* Your objective *
Exactly as written, reproduce the lines from the one that contains "module IBUFGDS_DIFF_OUT (O, OB, I, IB);" through the end of the records.

[Image and design file data]

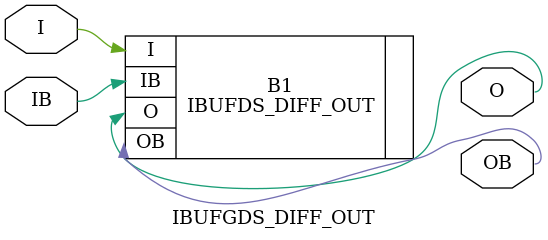
<source format=v>

`timescale  1 ps / 1 ps

`celldefine

module IBUFGDS_DIFF_OUT (O, OB, I, IB);

    parameter DIFF_TERM = "FALSE";
    parameter DQS_BIAS = "FALSE";
    parameter IBUF_LOW_PWR = "TRUE";
    parameter IOSTANDARD = "DEFAULT";

    output O, OB;

    input  I, IB;

    wire O, OB;

    IBUFDS_DIFF_OUT # (
        .DIFF_TERM(DIFF_TERM),
        .DQS_BIAS(DQS_BIAS),
        .IBUF_LOW_PWR(IBUF_LOW_PWR),
        .IOSTANDARD(IOSTANDARD)
) B1 (
        .O (O),
        .OB (OB),
        .I (I),
        .IB (IB)
);

endmodule

`endcelldefine

</source>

* Response area *
module IBUFGDS_DIFF_OUT (O, OB, I, IB);

    parameter DIFF_TERM = "FALSE";
    parameter DQS_BIAS = "FALSE";
    parameter IBUF_LOW_PWR = "TRUE";
    parameter IOSTANDARD = "DEFAULT";

    output O, OB;

    input  I, IB;

    wire O, OB;

    IBUFDS_DIFF_OUT # (
        .DIFF_TERM(DIFF_TERM),
        .DQS_BIAS(DQS_BIAS),
        .IBUF_LOW_PWR(IBUF_LOW_PWR),
        .IOSTANDARD(IOSTANDARD)
) B1 (
        .O (O),
        .OB (OB),
        .I (I),
        .IB (IB)
);

endmodule

`endcelldefine

</source>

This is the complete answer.